Le istituzioni: i lavoratori sono frustrati e soli. Il 61 per cento dei controlli sono insufficienti ed inefficaci, grazie ai contratti grigi. (il contratto è definito grigio quando copre 6-8 ore lavorative ma ne vengono richieste di più al lavoratore). Sindacati assenti nel 77 per cento dei casi, così come è assente l’amministrazione comunale.
Il risultato è quello di un profondo senso di scoramento, abbandono e mancanza di prospettiva sofferto dai lavoratori del settore.
Permane una notevole discrasìa tra i prezzi praticati ed i compensi dati a chi serve ai tavoli;
visto che l’Amministrazione Comunale investe tanto nel Centro Storico, ci si aspetterebbe che gli imprenditori restituissero in qualche modo alla Comunità questo sforzo in termini di legalità e ricchezza per tutti. Ma così non è.
Soluzioni istituzionali: a Bologna e Napoli, dove c’è un accordo tra ispettorato e comune. chi non applica i contratti viene privato dell’uso del suolo pubblico, ovvero niente dehors; ma dubitiamo che l’attuale amministrazione, sempre in cerca di consenso elettorale, possa procedere in questa direzione.
Un’altra nota non secondaria: c’è un Turismo in espansione, ma non sarà così per sempre; ci sono le grandi aziende che si fanno avanti. Inoltre il Settore è poco conosciuto, non lo si è mai studiato; bisogna capire che il turismo riconfigura tutto sul territorio, capire in che modo ed agire di conseguenza.
Inoltre i flussi turistici sono poco prevedibili: se non si appronta un serio progetto di sviluppo si rischia di “passare di moda”, vanificando tutti gli sforzi fatti finora.
Vent’anni fa andava di gran moda la riscoperta delle antiche putee, concentrate a Carovigno, autentiche testimonianze di una gastronomia antica e verace. Oggi in quella cittadina non vi è traccia di quel momento magico, visto che nessuno all’epoca elaborò una seria proposta culturale.
Qui si tratta di rendere attrattivo il nostro centro storico non solo dal punto di vista gastronomico, ma di riempirlo di contenuti. La mostra su Caravaggio è stato uno di quei contenuti ma, dato il suo costo, non può essere replicato regolarmente, e non si può basare tutto su sporadici Grandi Eventi.

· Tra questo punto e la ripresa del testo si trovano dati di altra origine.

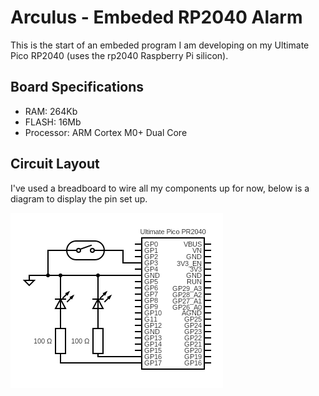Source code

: # Arculus - Embeded RP2040 Alarm

This is the start of an embeded program I am developing on my Ultimate Pico RP2040 (uses the rp2040 Raspberry Pi silicon).

## Board Specifications
- RAM: 264Kb
- FLASH: 16Mb
- Processor: ARM Cortex M0+ Dual Core

## Circuit Layout

I've used a breadboard to wire all my components up for now, below is a diagram to display the pin set up.

![Circuit Diagram](/circuit_diagram.png)
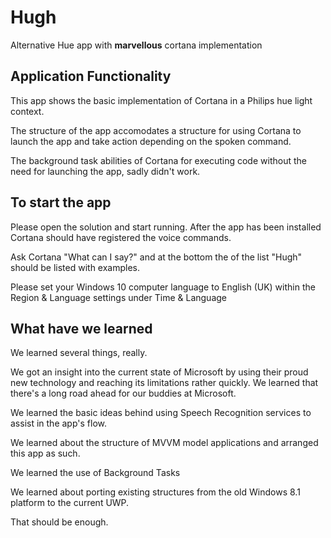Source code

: # Hugh
Alternative Hue app with **marvellous** cortana implementation

## Application Functionality

This app shows the basic implementation of Cortana in a Philips hue light context.

The structure of the app accomodates a structure for using Cortana to launch the app and take action depending on the spoken command.

The background task abilities of Cortana for executing code without the need for launching the app, sadly didn't work.

## To start the app

Please open the solution and start running. After the app has been installed Cortana should have registered the voice commands.

Ask Cortana "What can I say?" and at the bottom the of the list "Hugh" should be listed with examples.

Please set your Windows 10 computer language to English (UK) within the Region & Language settings under Time & Language

## What have we learned

We learned several things, really.

We got an insight into the current state of Microsoft by using their proud new technology and reaching its limitations rather quickly. We learned that there's a long road ahead for our buddies at Microsoft.

We learned the basic ideas behind using Speech Recognition services to assist in the app's flow.

We learned about the structure of MVVM model applications and arranged this app as such.

We learned the use of Background Tasks

We learned about porting existing structures from the old Windows 8.1 platform to the current UWP.

That should be enough.
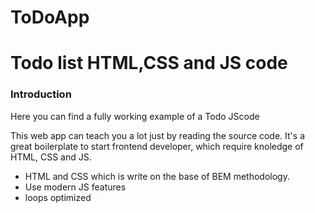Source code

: # ToDoApp
Todo list HTML,CSS and JS code
===============================================================================

### Introduction

Here you can find a fully working example of a Todo JScode


This web app can teach you a lot just by reading the source code. It's a great boilerplate to start frontend developer, which require knoledge of HTML, CSS and JS. 

* HTML and CSS which is write on the base of BEM methodology.
* Use modern JS features
* loops optimized 
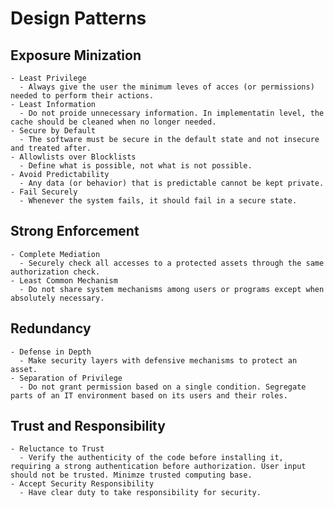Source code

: # Design Patterns

## Exposure Minization

    - Least Privilege
      - Always give the user the minimum leves of acces (or permissions) needed to perform their actions.
    - Least Information
      - Do not proide unnecessary information. In implementatin level, the cache should be cleaned when no longer needed.
    - Secure by Default
      - The software must be secure in the default state and not insecure and treated after.
    - Allowlists over Blocklists
      - Define what is possible, not what is not possible.
    - Avoid Predictability
      - Any data (or behavior) that is predictable cannot be kept private.
    - Fail Securely
      - Whenever the system fails, it should fail in a secure state.

## Strong Enforcement

    - Complete Mediation
      - Securely check all accesses to a protected assets through the same authorization check.
    - Least Common Mechanism
      - Do not share system mechanisms among users or programs except when absolutely necessary.

## Redundancy

    - Defense in Depth
      - Make security layers with defensive mechanisms to protect an asset.
    - Separation of Privilege
      - Do not grant permission based on a single condition. Segregate parts of an IT environment based on its users and their roles.

## Trust and Responsibility

    - Reluctance to Trust
      - Verify the authenticity of the code before installing it, requiring a strong authentication before authorization. User input should not be trusted. Minimze trusted computing base.
    - Accept Security Responsibility
      - Have clear duty to take responsibility for security.

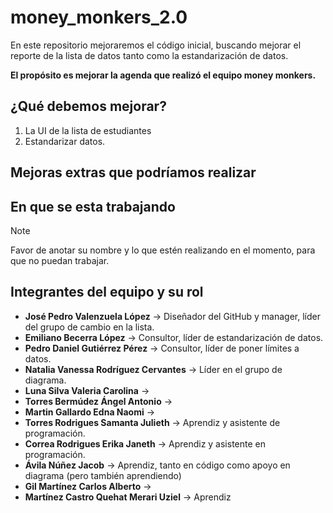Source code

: # money_monkers_2.0
En este repositorio mejoraremos el código inicial, buscando mejorar el reporte de la lista de datos tanto como la estandarización de datos.

**El propósito es mejorar la agenda que realizó el equipo money monkers.**

## ¿Qué debemos mejorar?
1. La UI de la lista de estudiantes
2. Estandarizar datos.

## Mejoras extras que podríamos realizar

## En que se esta trabajando
> [!NOTE]
> Favor de anotar su nombre y lo que estén realizando en el momento, para que no puedan trabajar.

## Integrantes del equipo y su rol
- **José Pedro Valenzuela López** → Diseñador del GitHub y manager, líder del grupo de cambio en la lista.
- **Emiliano Becerra López** → Consultor, líder de estandarización de datos.
- **Pedro Daniel Gutiérrez Pérez** → Consultor, líder de poner límites a datos.
- **Natalia Vanessa Rodríguez Cervantes** → Líder en el grupo de diagrama.
- **Luna Silva Valeria Carolina** → 
- **Torres Bermúdez Ángel Antonio** →
- **Martin Gallardo Edna Naomi** →
- **Torres Rodrigues Samanta Julieth** → Aprendiz y asistente de programación.
- **Correa Rodrigues Erika Janeth** → Aprendiz y asistente en programación. 
- **Ávila Núñez Jacob** → Aprendiz, tanto en código como apoyo en diagrama (pero también aprendiendo)
- **Gil Martínez Carlos Alberto** →
- **Martínez Castro Quehat Merari Uziel** → Aprendiz
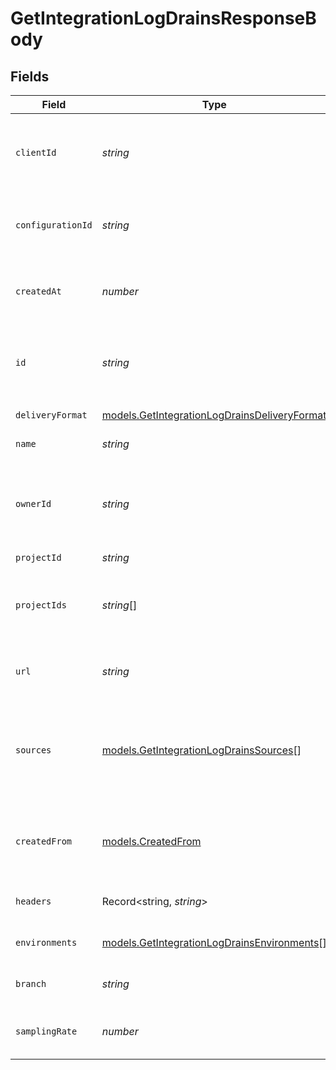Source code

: # GetIntegrationLogDrainsResponseBody


## Fields

| Field                                                                                              | Type                                                                                               | Required                                                                                           | Description                                                                                        | Example                                                                                            |
| -------------------------------------------------------------------------------------------------- | -------------------------------------------------------------------------------------------------- | -------------------------------------------------------------------------------------------------- | -------------------------------------------------------------------------------------------------- | -------------------------------------------------------------------------------------------------- |
| `clientId`                                                                                         | *string*                                                                                           | :heavy_minus_sign:                                                                                 | The oauth2 client application id that created this log drain                                       | oac_xRhY4LAB7yLhUADD69EvV7ct                                                                       |
| `configurationId`                                                                                  | *string*                                                                                           | :heavy_minus_sign:                                                                                 | The client configuration this log drain was created with                                           | icfg_cuwj0AdCdH3BwWT4LPijCC7t                                                                      |
| `createdAt`                                                                                        | *number*                                                                                           | :heavy_check_mark:                                                                                 | A timestamp that tells you when the log drain was created                                          | 1558531915505                                                                                      |
| `id`                                                                                               | *string*                                                                                           | :heavy_check_mark:                                                                                 | The unique identifier of the log drain. Always prefixed with `ld_`                                 | ld_nBuA7zCID8g4QZ8g                                                                                |
| `deliveryFormat`                                                                                   | [models.GetIntegrationLogDrainsDeliveryFormat](../models/getintegrationlogdrainsdeliveryformat.md) | :heavy_minus_sign:                                                                                 | The delivery log format                                                                            | json                                                                                               |
| `name`                                                                                             | *string*                                                                                           | :heavy_check_mark:                                                                                 | The name of the log drain                                                                          | My first log drain                                                                                 |
| `ownerId`                                                                                          | *string*                                                                                           | :heavy_check_mark:                                                                                 | The identifier of the team or user whose events will trigger the log drain                         | kr1PsOIzqEL5Xg6M4VZcZosf                                                                           |
| `projectId`                                                                                        | *string*                                                                                           | :heavy_minus_sign:                                                                                 | N/A                                                                                                | AbCgVkqoxXeXCDWehVir51LHGrrcWL4mkYm14W6UBPWQeb                                                     |
| `projectIds`                                                                                       | *string*[]                                                                                         | :heavy_minus_sign:                                                                                 | The identifier of the projects this log drain is associated with                                   | AbCgVkqoxXeXCDWehVir51LHGrrcWL4mkYm14W6UBPWQeb                                                     |
| `url`                                                                                              | *string*                                                                                           | :heavy_check_mark:                                                                                 | The URL to call when logs are generated                                                            | https://example.com/log-drain                                                                      |
| `sources`                                                                                          | [models.GetIntegrationLogDrainsSources](../models/getintegrationlogdrainssources.md)[]             | :heavy_minus_sign:                                                                                 | The sources from which logs are currently being delivered to this log drain.                       | [<br/>"build",<br/>"edge"<br/>]                                                                    |
| `createdFrom`                                                                                      | [models.CreatedFrom](../models/createdfrom.md)                                                     | :heavy_minus_sign:                                                                                 | Whether the log drain was created by an integration or by a user                                   | integration                                                                                        |
| `headers`                                                                                          | Record<string, *string*>                                                                           | :heavy_minus_sign:                                                                                 | The headers to send with the request                                                               | {"Authorization": "Bearer 123"}                                                                    |
| `environments`                                                                                     | [models.GetIntegrationLogDrainsEnvironments](../models/getintegrationlogdrainsenvironments.md)[]   | :heavy_check_mark:                                                                                 | The environment of log drain                                                                       | [<br/>"production"<br/>]                                                                           |
| `branch`                                                                                           | *string*                                                                                           | :heavy_minus_sign:                                                                                 | The branch regexp of log drain                                                                     | feature/*                                                                                          |
| `samplingRate`                                                                                     | *number*                                                                                           | :heavy_minus_sign:                                                                                 | The sampling rate of log drain                                                                     | 0.5                                                                                                |
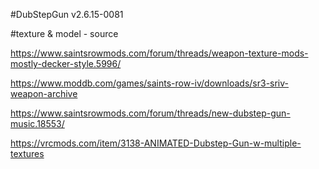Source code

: 
#DubStepGun v2.6.15-0081

#texture & model - source

https://www.saintsrowmods.com/forum/threads/weapon-texture-mods-mostly-decker-style.5996/

https://www.moddb.com/games/saints-row-iv/downloads/sr3-sriv-weapon-archive

https://www.saintsrowmods.com/forum/threads/new-dubstep-gun-music.18553/

https://vrcmods.com/item/3138-ANIMATED-Dubstep-Gun-w-multiple-textures



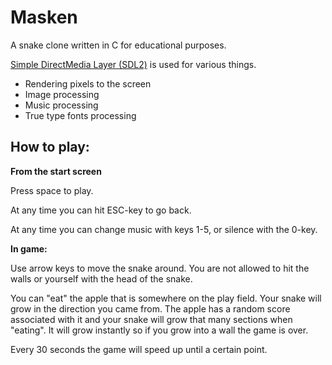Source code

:# Masken 

A snake clone written in C for educational purposes.

[Simple DirectMedia Layer (SDL2)](https://www.libsdl.org) is used for various things.

* Rendering pixels to the screen
* Image processing
* Music processing
* True type fonts processing

## How to play:

**From the start screen**

Press space to play.

At any time you can hit ESC-key to go back.

At any time you can change music with keys 1-5, or silence with the 0-key.

**In game:**

Use arrow keys to move the snake around.
You are not allowed to hit the walls or yourself with the head of the snake.

You can "eat" the apple that is somewhere on the play field. Your snake will grow in the direction you came from.
The apple has a random score associated with it and your snake will grow that many sections when "eating". 
It will grow instantly so if you grow into a wall the game is over.

Every 30 seconds the game will speed up until a certain point.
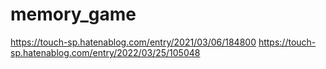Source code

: # memory_game
https://touch-sp.hatenablog.com/entry/2021/03/06/184800
https://touch-sp.hatenablog.com/entry/2022/03/25/105048
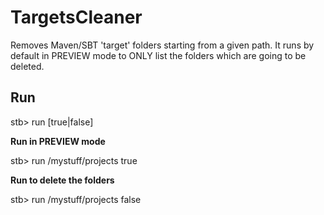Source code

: # TargetsCleaner

Removes Maven/SBT 'target' folders starting from a given path.
It runs by default in PREVIEW mode to ONLY list the folders which are going to be deleted.

## Run 

stb> run <path> [true|false]
  
**Run in PREVIEW mode**

stb> run /mystuff/projects true

**Run to delete the folders**

stb> run /mystuff/projects false





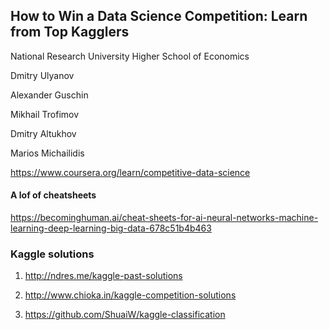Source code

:
## How to Win a Data Science Competition: Learn from Top Kagglers

National Research University Higher School of Economics

Dmitry Ulyanov

Alexander Guschin

Mikhail Trofimov

Dmitry Altukhov

Marios Michailidis


https://www.coursera.org/learn/competitive-data-science


#### A lof of cheatsheets
https://becominghuman.ai/cheat-sheets-for-ai-neural-networks-machine-learning-deep-learning-big-data-678c51b4b463


### Kaggle  solutions
1. http://ndres.me/kaggle-past-solutions

2. http://www.chioka.in/kaggle-competition-solutions 

3. https://github.com/ShuaiW/kaggle-classification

I ristoratori sanno che l’attuale trend positivo potrebbe finire da un momento all’altro, come lo sa l’amministrazione comunale che, per ritardare il più possibile questa evenienza continua a profondere ingenti somme di denaro per tener su il baraccone; somme sempre più rilevanti, in una relazione che ricorda da vicino la tossicodipendenza. Da un lato l’amministrazione che ha legato il suo destino al successo del centro storico, e ne ha bisogno per presentarsi in grande spolvero alle prossime elezioni; dall’altro i ristoratori che temono la fine del trend positivo e quindi vanno rassicurati in tutti i modi. Con dosi sempre più “forti” di investimenti.
Fino a quando può reggere questo rapporto “tossico” senza un progetto complessivo?
Si parla sempre di una “capitale culturale”, ma non si riesce ad andare oltre ad una “capitale dell’intrattenimento”; mancano all’appello le varie componenti della società civile, quali le associazioni del terzo settore, i singoli individui con le loro idee, gli stessi partiti, mai coinvolti.
Non si può continuare a vivere alla giornata, tra lifting ed imbellettamenti, o con le armi “magiche” prima della giostra ed ora della ruota panoramica.
C’è un’idea di sviluppo o si andrà sempre in ordine sparso, confidando nello spirito di intrapresa dei ristoratori, lasciando loro mano libera nella gestione degli spazi pubblici occupati all’inverosimile d’estate?
Se è assodato che si opera in un settore in cui è difficile fare previsioni sui flussi turistici, invece di lasciare mano libera al libero mercato, forse solo con un patto di ferro tra le Istituzioni ed gli imprenditori , fondato su un valido progetto culturale, si potranno avere maggiori certezze e maggiori diritti.